The status of a language is often reflected by the number of translations undertaken into and out of that language. A prime example is English which is the leader in this field with the greatest number of translations undertaken both into and out of it. This includes academic articles, scientific texts and literature. For example, a large proportion of literature published in non-English countries is translated from English – one has only to compare the Finnish and English publishing markets. In Finland, a large percentage of literature found in the homes of the average Finn is translated from English whereas the bookshelves of the average English or American citizen will contain a mere handful of books translated from other languages (and these will all tend to be European languages). This state of affairs reflects the global status of English.
In fact, it would not take long to create a ‘league table’ of the languages which are most translated. These statistics would allow us to accurately calculate the current worldstatus of each language. Of course, the respect allowed any one language has nothing to do with the syntax or semantics of the language but the political or economic strength of the country attached to this language. Can a language be ‘more’ of a language than another tongue? Global languages such as English, Spanish, Arabic, Chinese, German, Japanese and French are often regarded as superior to other non-global (‘lesser’) languages due to the superior economic or political (or religious) status attached to the respective states that use these languages. There are people who believe that English ‘suits music better’ and has thus been able to conquer the world of pop music. French ‘sounds beautiful’ and is still regarded as the language of diplomacy by many. Arabic is the language of the Qur’an and is thus ‘holy’.
Language reflects culture and society. It cannot be manipulated or generated, although this does not stop people having opinions about any particular tongue being more ‘natural’ than another. Linguists and translators know otherwise and recognise the unfounded and groundless nature of these beliefs. But where is the fine line? Where is the border that delimits a global language from a ‘lesser’ language? Subjective opinion or objective book sales?

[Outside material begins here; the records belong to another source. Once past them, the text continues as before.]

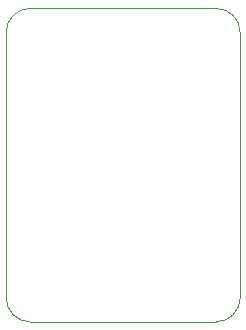
<source format=gbr>
%TF.GenerationSoftware,KiCad,Pcbnew,(5.1.7)-1*%
%TF.CreationDate,2021-02-24T18:36:54+01:00*%
%TF.ProjectId,Temperature-controller-with-ESP8266,54656d70-6572-4617-9475-72652d636f6e,rev?*%
%TF.SameCoordinates,Original*%
%TF.FileFunction,Profile,NP*%
%FSLAX46Y46*%
G04 Gerber Fmt 4.6, Leading zero omitted, Abs format (unit mm)*
G04 Created by KiCad (PCBNEW (5.1.7)-1) date 2021-02-24 18:36:54*
%MOMM*%
%LPD*%
G01*
G04 APERTURE LIST*
%TA.AperFunction,Profile*%
%ADD10C,0.050000*%
%TD*%
G04 APERTURE END LIST*
D10*
X139446000Y-97409000D02*
X141732000Y-97409000D01*
X123952000Y-72898000D02*
X123952000Y-74041000D01*
X123952000Y-74041000D02*
X123952000Y-95377000D01*
X141732000Y-70866000D02*
X125984000Y-70866000D01*
X125984000Y-70866000D02*
G75*
G03*
X123952000Y-72898000I0J-2032000D01*
G01*
X143764000Y-72898000D02*
G75*
G03*
X141732000Y-70866000I-2032000J0D01*
G01*
X143764000Y-95377000D02*
X143764000Y-72898000D01*
X139446000Y-97409000D02*
X125984000Y-97409000D01*
X123952000Y-95377000D02*
G75*
G03*
X125984000Y-97409000I2032000J0D01*
G01*
X141732000Y-97409000D02*
G75*
G03*
X143764000Y-95377000I0J2032000D01*
G01*
M02*

</source>
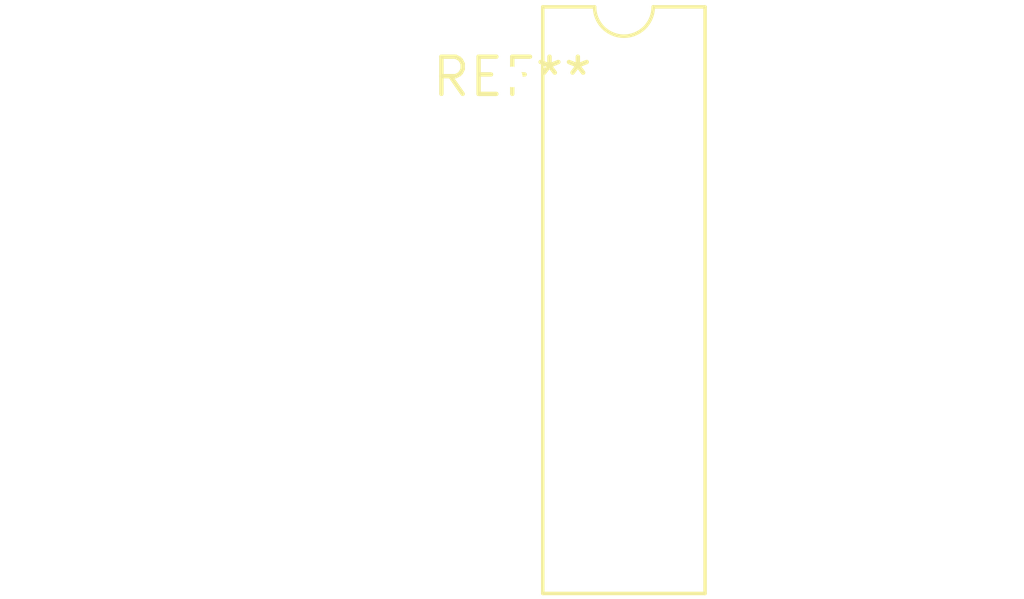
<source format=kicad_pcb>
(kicad_pcb (version 20240108) (generator pcbnew)

  (general
    (thickness 1.6)
  )

  (paper "A4")
  (layers
    (0 "F.Cu" signal)
    (31 "B.Cu" signal)
    (32 "B.Adhes" user "B.Adhesive")
    (33 "F.Adhes" user "F.Adhesive")
    (34 "B.Paste" user)
    (35 "F.Paste" user)
    (36 "B.SilkS" user "B.Silkscreen")
    (37 "F.SilkS" user "F.Silkscreen")
    (38 "B.Mask" user)
    (39 "F.Mask" user)
    (40 "Dwgs.User" user "User.Drawings")
    (41 "Cmts.User" user "User.Comments")
    (42 "Eco1.User" user "User.Eco1")
    (43 "Eco2.User" user "User.Eco2")
    (44 "Edge.Cuts" user)
    (45 "Margin" user)
    (46 "B.CrtYd" user "B.Courtyard")
    (47 "F.CrtYd" user "F.Courtyard")
    (48 "B.Fab" user)
    (49 "F.Fab" user)
    (50 "User.1" user)
    (51 "User.2" user)
    (52 "User.3" user)
    (53 "User.4" user)
    (54 "User.5" user)
    (55 "User.6" user)
    (56 "User.7" user)
    (57 "User.8" user)
    (58 "User.9" user)
  )

  (setup
    (pad_to_mask_clearance 0)
    (pcbplotparams
      (layerselection 0x00010fc_ffffffff)
      (plot_on_all_layers_selection 0x0000000_00000000)
      (disableapertmacros false)
      (usegerberextensions false)
      (usegerberattributes false)
      (usegerberadvancedattributes false)
      (creategerberjobfile false)
      (dashed_line_dash_ratio 12.000000)
      (dashed_line_gap_ratio 3.000000)
      (svgprecision 4)
      (plotframeref false)
      (viasonmask false)
      (mode 1)
      (useauxorigin false)
      (hpglpennumber 1)
      (hpglpenspeed 20)
      (hpglpendiameter 15.000000)
      (dxfpolygonmode false)
      (dxfimperialunits false)
      (dxfusepcbnewfont false)
      (psnegative false)
      (psa4output false)
      (plotreference false)
      (plotvalue false)
      (plotinvisibletext false)
      (sketchpadsonfab false)
      (subtractmaskfromsilk false)
      (outputformat 1)
      (mirror false)
      (drillshape 1)
      (scaleselection 1)
      (outputdirectory "")
    )
  )

  (net 0 "")

  (footprint "Relay_StandexMeder_DIP_HighProfile" (layer "F.Cu") (at 0 0))

)

</source>
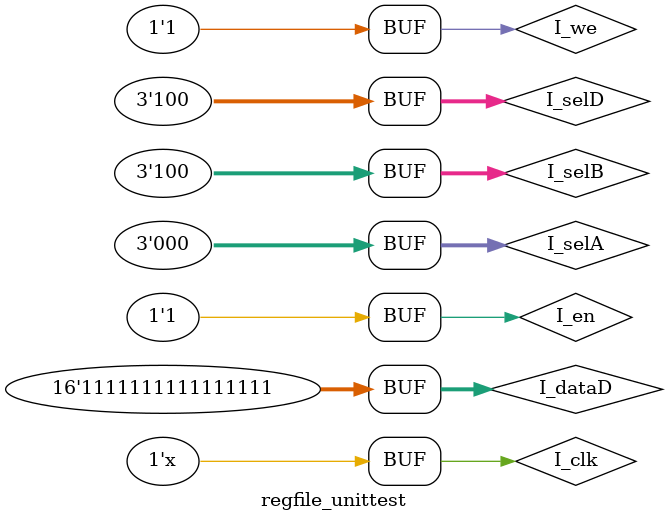
<source format=v>
`timescale 1ns / 1ps


module regfile_unittest(

    );
    
    reg [2:0] I_selA;
    reg [2:0] I_selB;
    reg [2:0] I_selD;
    reg [15:0] I_dataD;
    reg I_clk;
    reg I_en;
    reg I_we;
    wire [15:0] O_dataA;
    wire [15:0] O_dataB;
    
    // Initialize instance of reg_file
    reg_file unittest (I_selA, I_selB, I_selD, I_dataD, I_clk, I_en, I_we, O_dataA, O_dataB);
    
    initial begin
        // Initialize all inputs
        I_clk = 1'b0;
        I_en = 1'b0;
        I_we = 1'b0;
        
        I_selA = 0;
        I_selB = 0;
        I_selD = 0;
        I_dataD = 0;
        
        // Start testing
        #10; 
        I_en = 1'b1;
        I_we = 1'b1;
        I_dataD = 16'h0f0f; // Enable write and set reg0 to 0x0F0F
        
        #10;
        I_we = 1'b0;
        I_selD = 3'b100;
        I_dataD = 16'hffff; // Disable write and target reg 4 with 0xFFFF
        
        #10;
        I_we = 1'b1; // Enable write to reg4
        
        #10;
        I_selB = 3'b100; // Set target of output B to reg4
    end
    
    // Generate clock
    always begin
        #5; I_clk = ~I_clk;
    end
endmodule

</source>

A more important distinction is perhaps not between ‘greater’ or ‘lesser’ but between language and dialect, language and jargon, language and variety. When a language awakens, the dialect continuum that exists within the language needs to solidify at one point. The paradox of language is that tongues change both horizontally and vertically (temporally and spatially) but the language always remains the same. The English of the 1850s is very different from today’s English yet the two are still called English. The Polish of the 1500s and today’s Polish might be regarded as utterly different but the two are still called ‘Polish’. Languages are in fact vessels that contain a whole variety of mini-languages, that is dialects, sociolects and idiolects. The language becomes a language when the society begins to identify with it and work begins on the solidification process. One dialect is chosen above all others and becomes ‘The Language’. In effect, the push towards language creation (through the choice of a variety to become the prime vessel for the other dialects) is an empowerment process. Translation reflects this process of empowerment. A language is a dialect with an army. How true is this?
Linguists can easily note which tongues (varieties and dialects) are discrete and distinct languages by the number of translations into and out of them. Do we see a large number of texts translated into and out of the Lancashire dialect of English? How about the Highland (Góralskie) variety of Polish? Can the same be said of Scots or Kashubian? Perhaps the status of these four varieties is different but they can be tangibly defined in an almost hierarchical fashion. The need to read something in a variety of a language or read something written in this variety and have it translated into or out of that variety is surely a mark of its status. The more often translation surrounds the variety, the greater the empowerment. An interesting example here is the rise (and fall) of Yiddish, which was initially seen as a corrupt form of German (at which point little translation into and out of it was undertaken). Later, it came to be seen as an eloquent amalgam of German, Hebrew and Aramaic representative of the highest achievement of Ashkenazi culture (at which point, masses of religious and political manifests and literature were translated into and out of Yiddish). However, through negative pressure from Hebraicists who soiled the reputation of Yiddish, this language became synonymous with Ashkenazi indifference (as opposed to Zionist state regeneration). Translation reflects the status of a language.